Fall 2015 Brookings Panel on Economic Activity Weblogging: House and Tesar on Greece
Fall 2015 BPEA 1:00 PM Th: I read House and Tesar. They say that attempting a 4%-point increase in government revenue as a share of GDP in Greece may well push you over the top of the Laffer curve:
We consider spending reductions or tax increases sufficient to generate an average flow increase in the primary balance of one percent of 2014 GDP… a quarter of the repayment required to fully meet the stream of debt payments…. We do not push the model to generate the full 4 percent increase in the primary balance as a share of 2014 GDP…. Policy shifts that satisfy (or attempt to satisfy) the full 4 percent increase could push capital and labor taxes into the downward sloping portions of the Laffer curve…

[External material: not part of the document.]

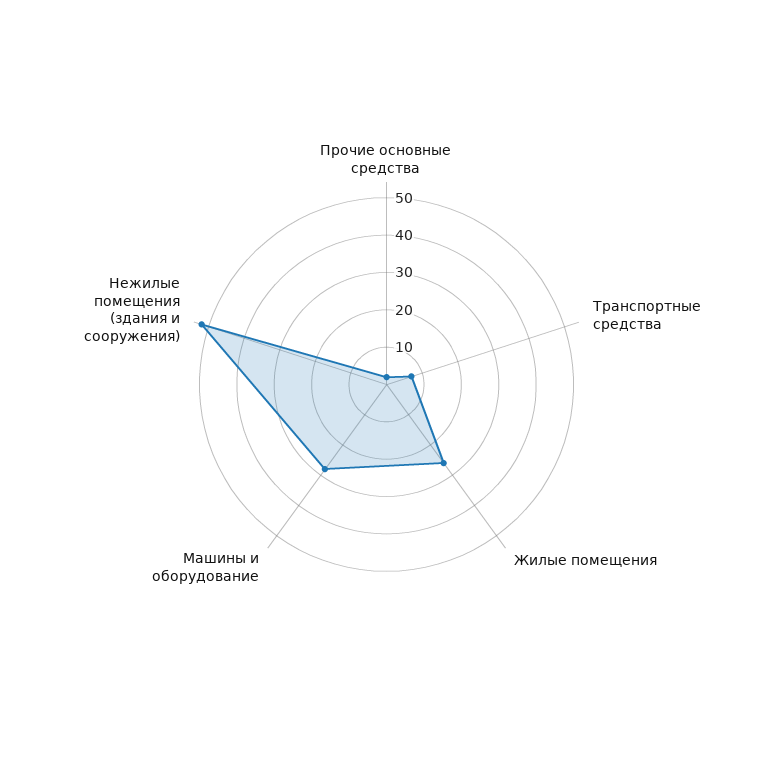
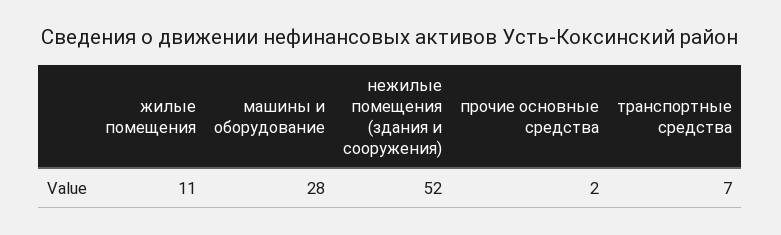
Жилые помещения: 25 -> 11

Does it not follow immediately that the excess burdens of a 1%-point increase are overwhelmingly large? It then follows that any tax increases at all are inadvisable. Thus the only policies that might possibly be advisable are those that cut spending.
Thus, if I were to set out to write House and Tesar’s paper, it would consist of that one paragraph–that Greece is near the top of the Laffer Curve, hence what it urgently does not need is any tax increases.
Then would come fifteen pages documenting this claim on which all else depends: that Greece is near the top of the Laffer Curve. Yet those fifteen pages are missing. Instead, we have fifteen pages confirming that when you are near the top of the Laffer Curve raising taxes for any purpose is a really bad idea.
Do we think Greece is near the top of the Laffer Curve? Why do we think that Greece is near the top of the Laffer Curve?